Follow these helpful, useful tips and teach your children how to behave for their own good.
Mum-of-two and creative director Ngow Fei Fei, 40, takes her family cycling every week. And every time they troop to the park, they're properly attired with helmets, riding gloves and covered shoes.
“Whenever we travel out in full gear, we always get stares from strangers. They probably think we’re crazy for taking something so leisurely as cycling so seriously," Ngow says. "For a lot of families, cycling is just a casual activity, so they may not feel the need to insist that their kids wear helmets or gloves. (But) my husband and I are into extreme sports, so we know how dangerous it can get and how important helmets are. My kids always have their helmets on, even if it’s just cycling outside our house because you never know when an accident will happen.”

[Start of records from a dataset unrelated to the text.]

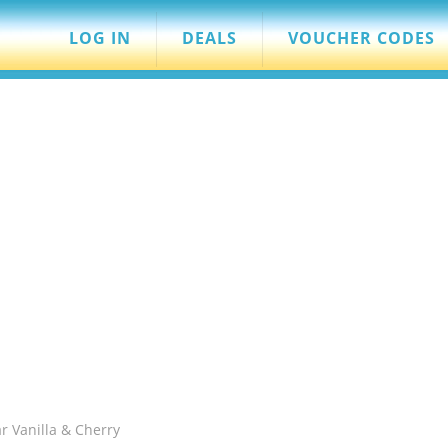
LOG IN
DEALS
VOUCHER CODES
r Vanilla & Cherry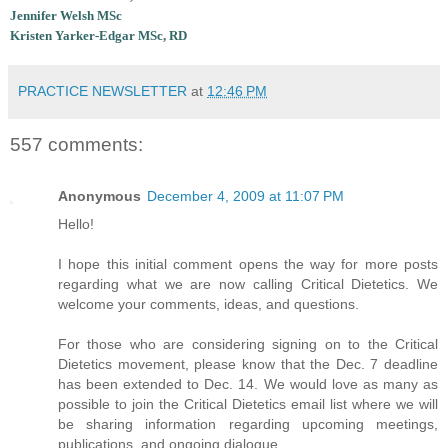
Jennifer Welsh MSc
Kristen Yarker-Edgar MSc, RD
PRACTICE NEWSLETTER
at
12:46 PM
557 comments:
Anonymous
December 4, 2009 at 11:07 PM
Hello!
I hope this initial comment opens the way for more posts
regarding what we are now calling Critical Dietetics. We
welcome your comments, ideas, and questions.
For those who are considering signing on to the Critical
Dietetics movement, please know that the Dec. 7 deadline
has been extended to Dec. 14. We would love as many as
possible to join the Critical Dietetics email list where we will
be sharing information regarding upcoming meetings,
publications, and ongoing dialogue.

Ngow says bicycle helmets for children can be found in most hypermarkets and bicycle shops. A quality purchase can last for years. After her kids, five and eight, started sustaining light injuries due to falls while cycling, she added on the gloves for them.
“Even bicycles with training wheels can cause children to topple over if they are not familiar with turning corners. Parents need to keep an eye on their children at all times to ensure that they do not sustain serious injuries, even if they have their helmets or protective gear on," says Ngow. "It’s not enough just telling them what to do; they want to know why. People may laugh at me about being overprotective of my kids, but safety always comes first in my family. It’s better to be safe than sorry.”
Escalator safety tips
1. Hold a child's hand firmly and step on a moving escalator quickly but carefully.
2. Stand inside the yellow lines and hold the handrails on either side.
3. Stand and face forward. Never sit on the steps or climb in a reserve direction.
4. Step off the escalator quickly at the end and immediately move aisde to make way for others behind you.
Playground safety tips
1. Insist that children on slides use the ladder instead of climbing up the slide. Don't allow pushing or shoving on the ladder, and have kids go up one at a time.
2. Kids under four shouldn't be allowed to use equipment that's taller than they are without supervision.
3. From the ages of three to five, children should only play on a see-saw with other kids of comparable age and size. Children under three haven't developed hand and feet coordination to use the equipment.
4. On metal equipment, check for exposed or rusty bolts, as well as sharp points or edges.